_Supplied records_.
╭──

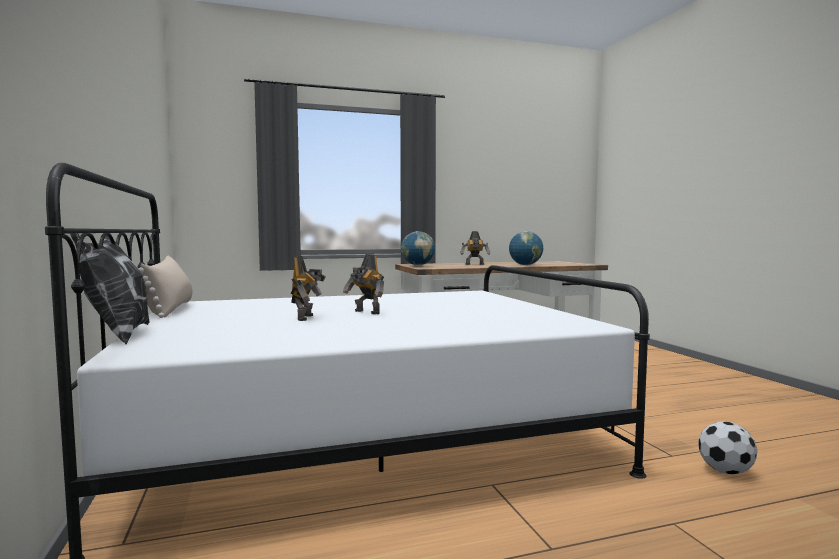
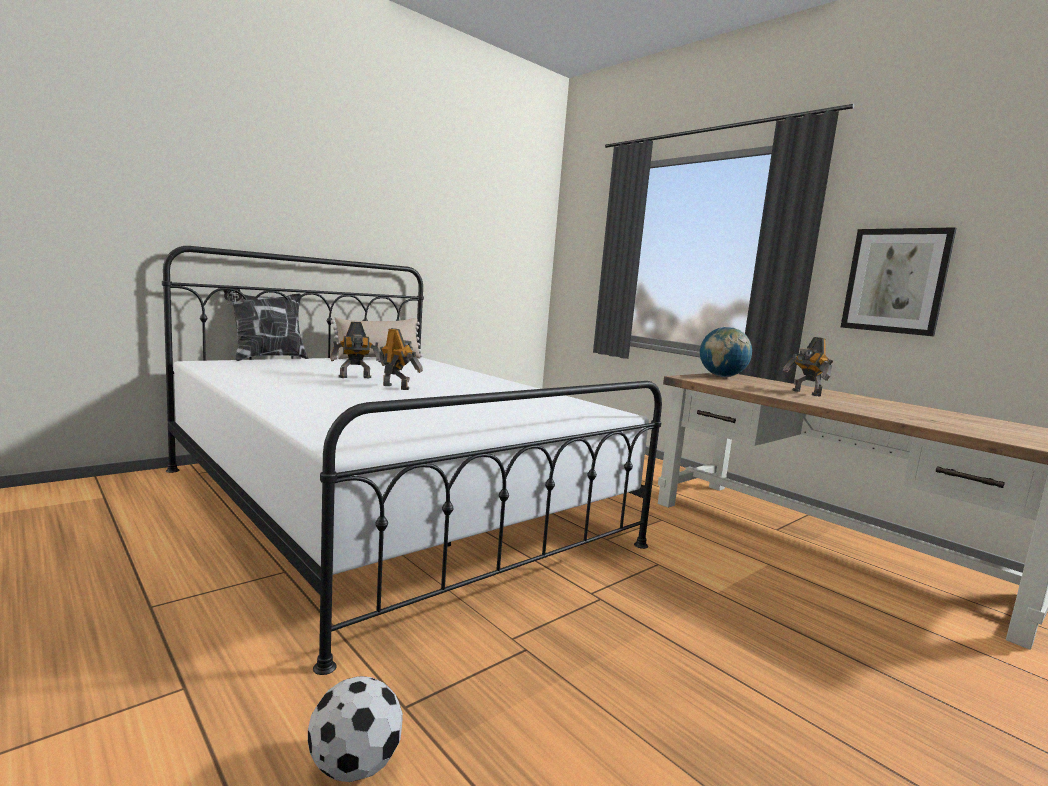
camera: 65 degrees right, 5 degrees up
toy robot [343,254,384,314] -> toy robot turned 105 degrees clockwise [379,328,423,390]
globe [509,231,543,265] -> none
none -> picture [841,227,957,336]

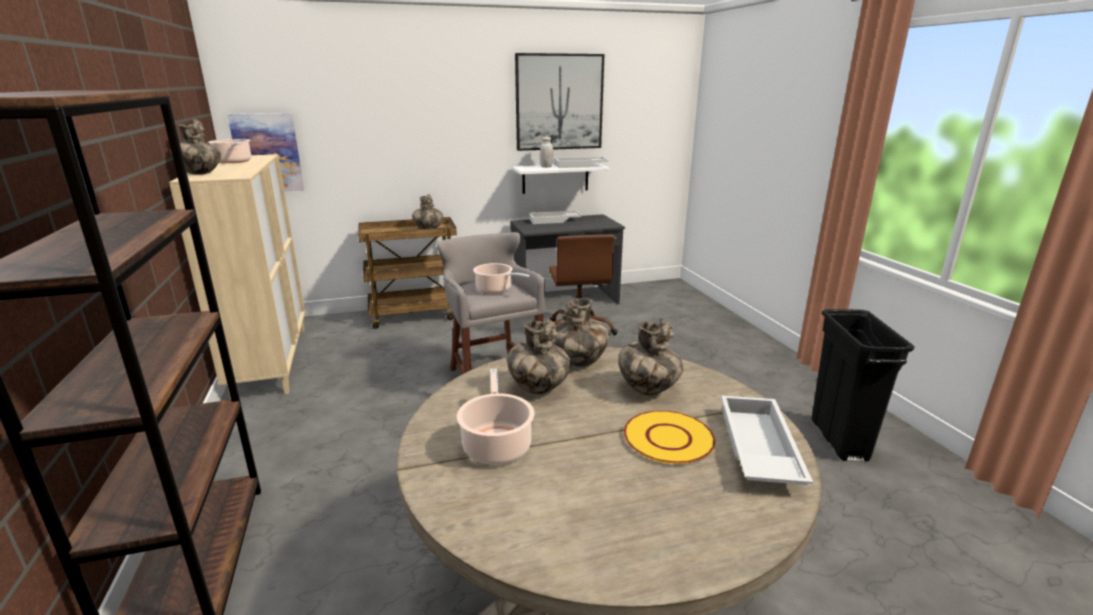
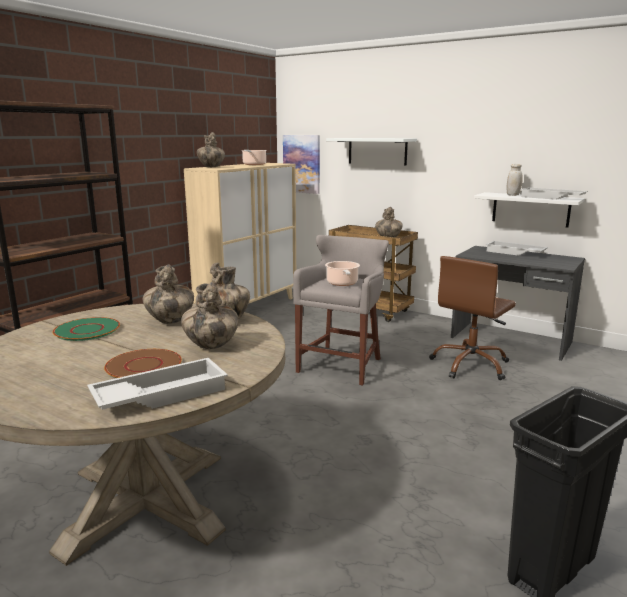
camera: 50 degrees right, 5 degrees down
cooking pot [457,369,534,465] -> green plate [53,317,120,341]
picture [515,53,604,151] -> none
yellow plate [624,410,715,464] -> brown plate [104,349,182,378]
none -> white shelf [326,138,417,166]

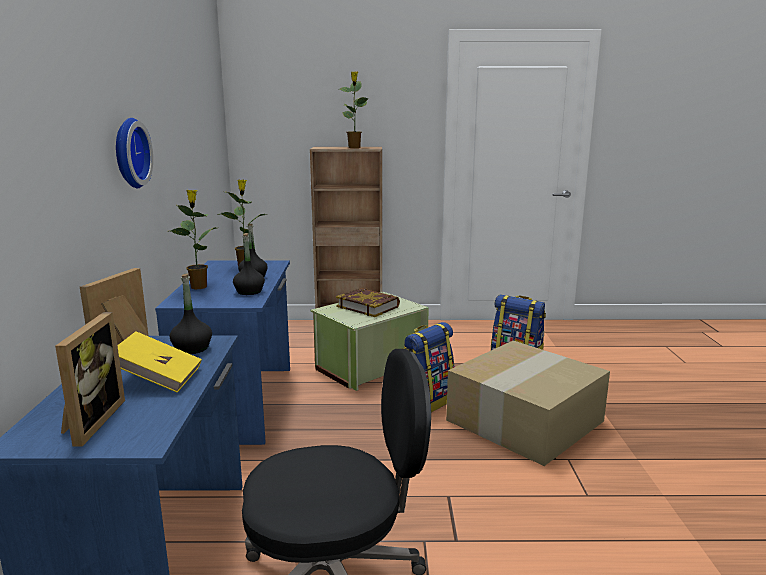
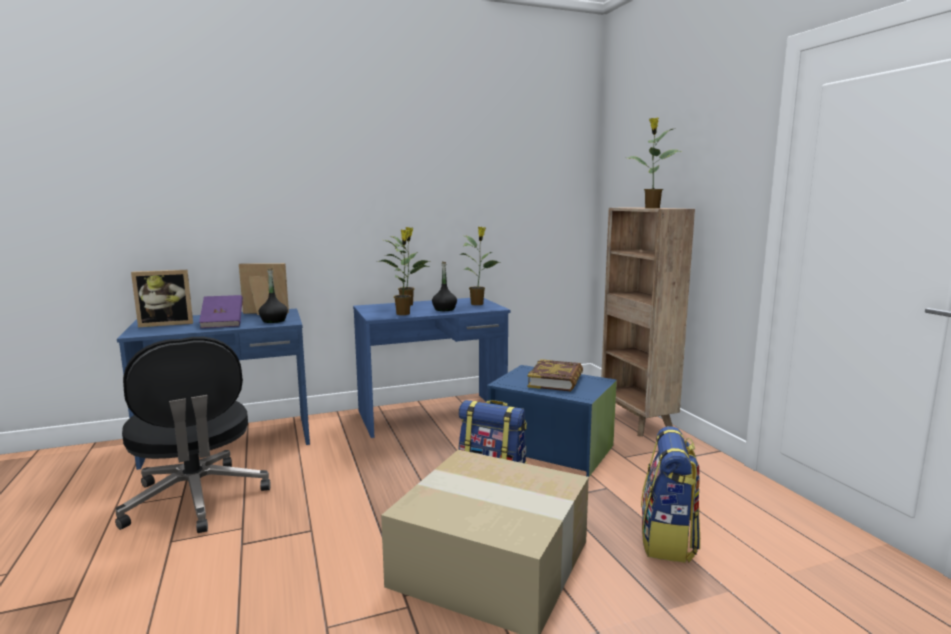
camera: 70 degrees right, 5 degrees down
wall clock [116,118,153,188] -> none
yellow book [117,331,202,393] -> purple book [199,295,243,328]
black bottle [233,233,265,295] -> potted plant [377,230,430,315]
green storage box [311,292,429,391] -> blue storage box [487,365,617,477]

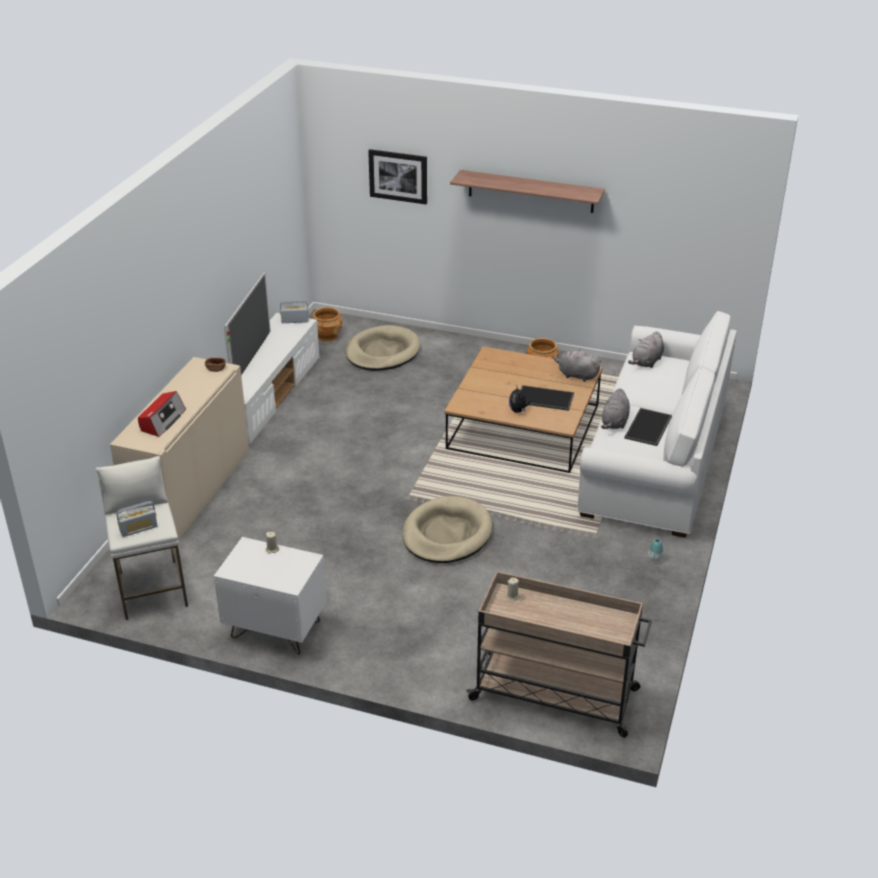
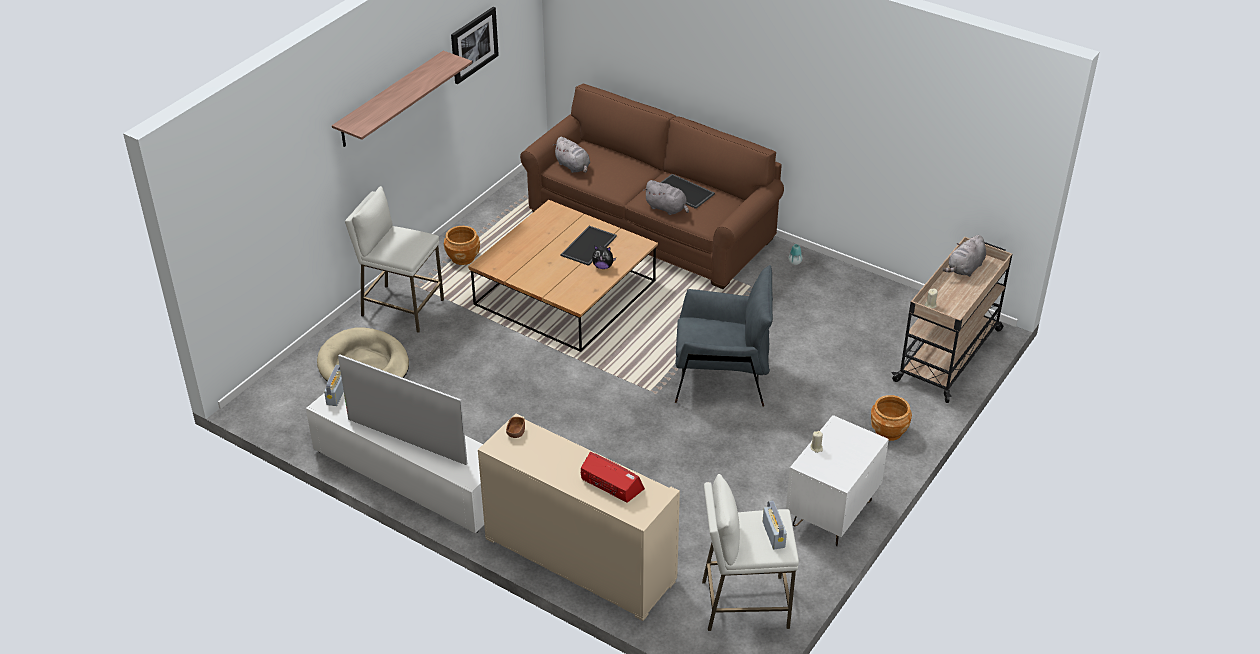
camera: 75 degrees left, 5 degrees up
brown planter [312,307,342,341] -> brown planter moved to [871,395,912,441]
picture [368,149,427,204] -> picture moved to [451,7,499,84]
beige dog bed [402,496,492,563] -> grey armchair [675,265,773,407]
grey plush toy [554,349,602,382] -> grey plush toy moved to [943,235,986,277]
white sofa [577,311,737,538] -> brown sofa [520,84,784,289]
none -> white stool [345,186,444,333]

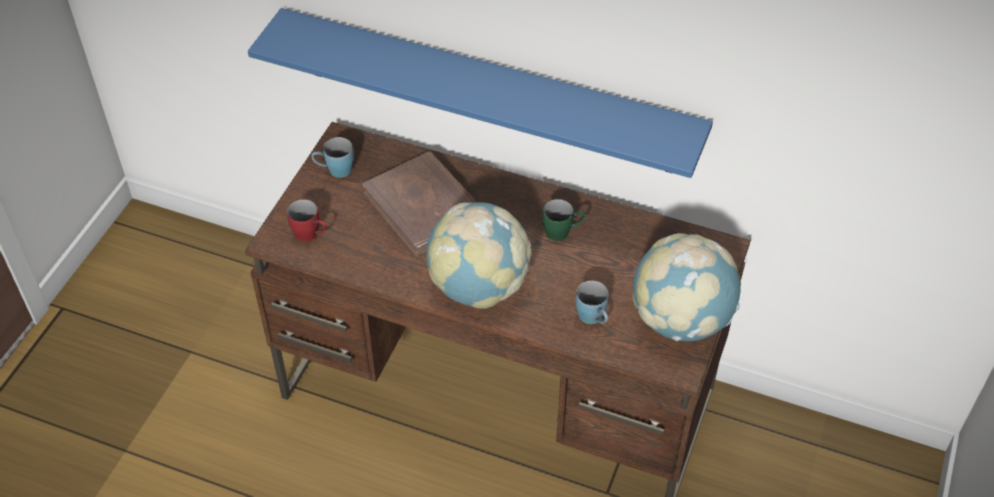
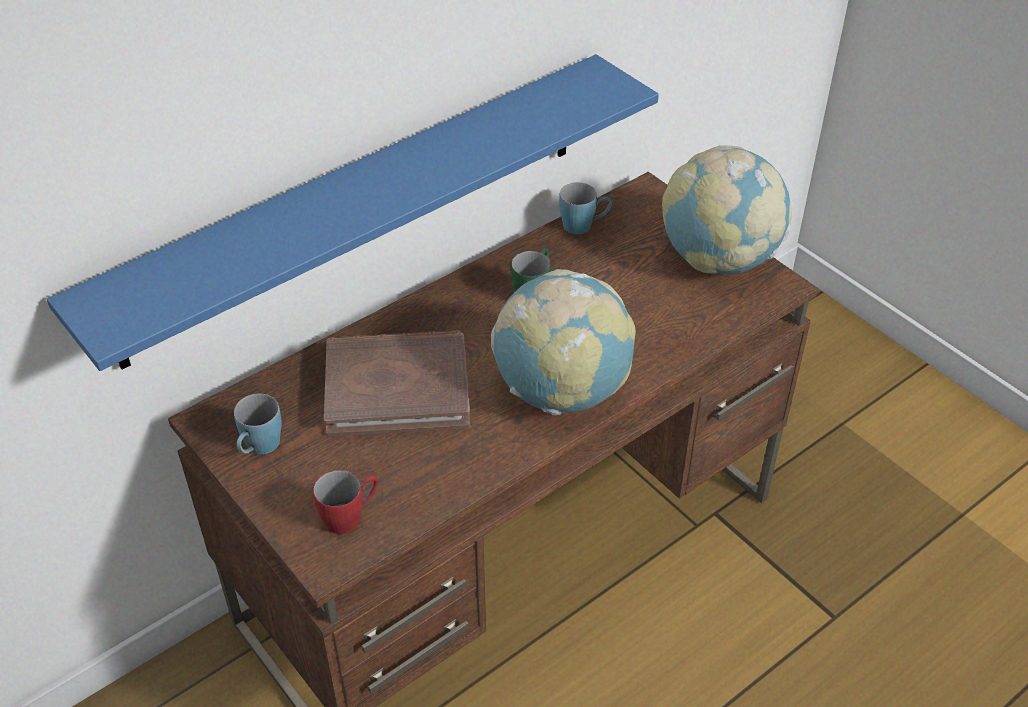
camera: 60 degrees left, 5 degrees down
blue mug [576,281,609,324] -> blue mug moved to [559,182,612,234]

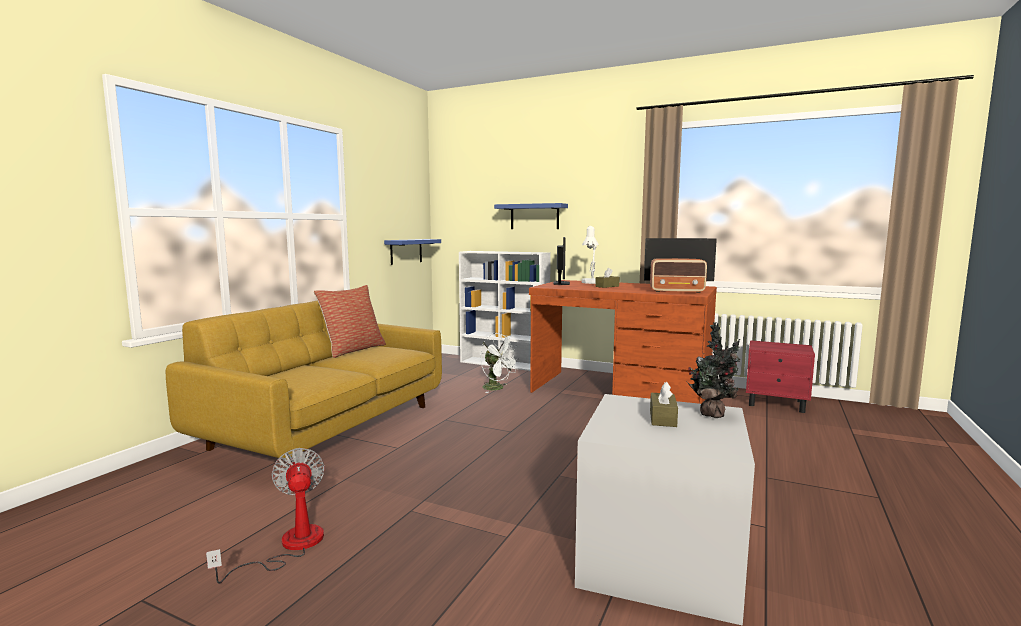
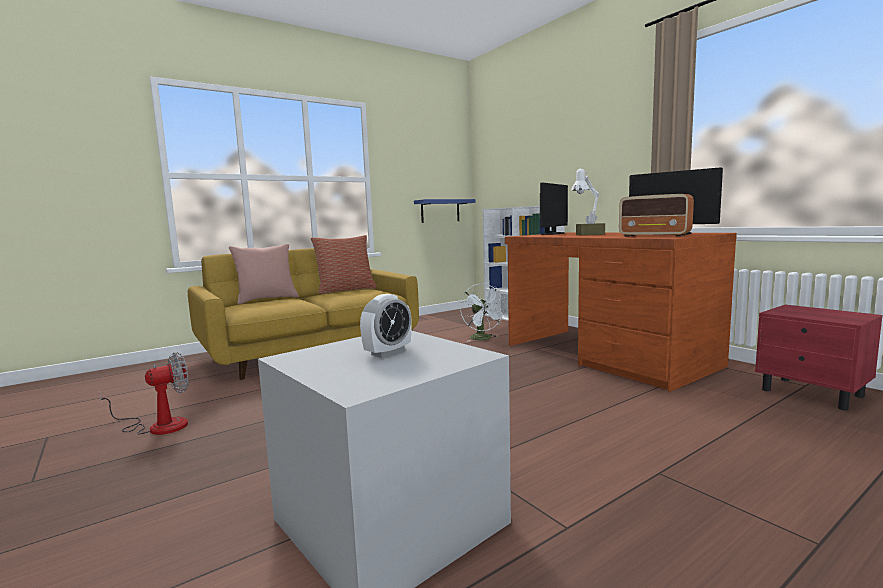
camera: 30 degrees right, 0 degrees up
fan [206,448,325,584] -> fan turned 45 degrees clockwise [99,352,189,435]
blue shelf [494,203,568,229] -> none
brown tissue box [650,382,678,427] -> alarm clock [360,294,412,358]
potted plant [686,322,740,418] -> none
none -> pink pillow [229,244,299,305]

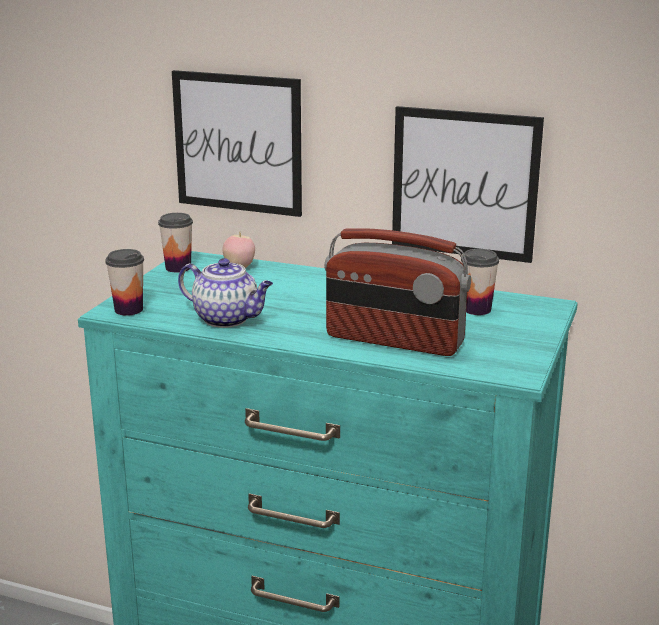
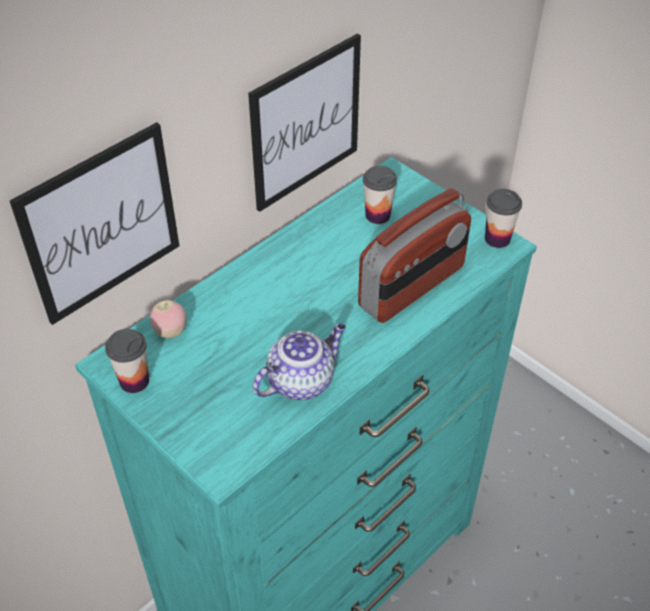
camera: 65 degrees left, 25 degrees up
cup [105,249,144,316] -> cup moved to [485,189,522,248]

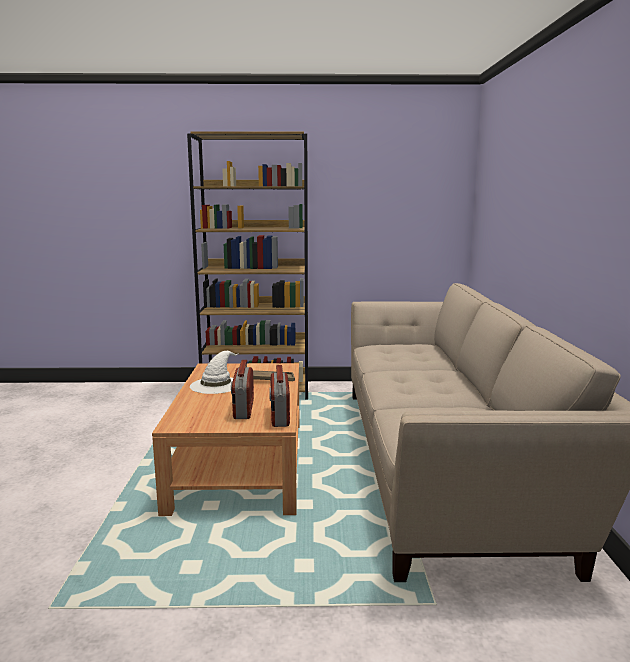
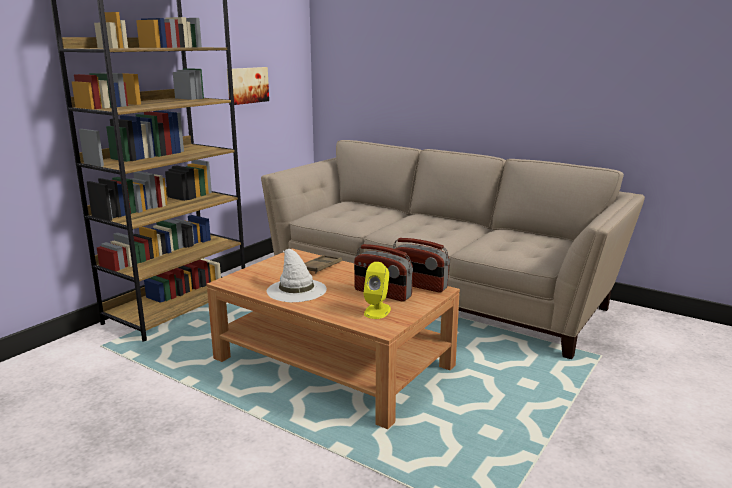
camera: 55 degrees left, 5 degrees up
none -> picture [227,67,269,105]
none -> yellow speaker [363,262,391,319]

╰──

_Task brief_. In the data above, find the line with "toy robot [343,254,384,314]" and the line with "yellow book [117,331,202,393]". Please copy exactly those two lines and every line between them, but not the pictures.

_Your solution_.
toy robot [343,254,384,314] -> toy robot turned 105 degrees clockwise [379,328,423,390]
globe [509,231,543,265] -> none
none -> picture [841,227,957,336]

camera: 50 degrees right, 5 degrees down
cooking pot [457,369,534,465] -> green plate [53,317,120,341]
picture [515,53,604,151] -> none
yellow plate [624,410,715,464] -> brown plate [104,349,182,378]
none -> white shelf [326,138,417,166]

camera: 70 degrees right, 5 degrees down
wall clock [116,118,153,188] -> none
yellow book [117,331,202,393] -> purple book [199,295,243,328]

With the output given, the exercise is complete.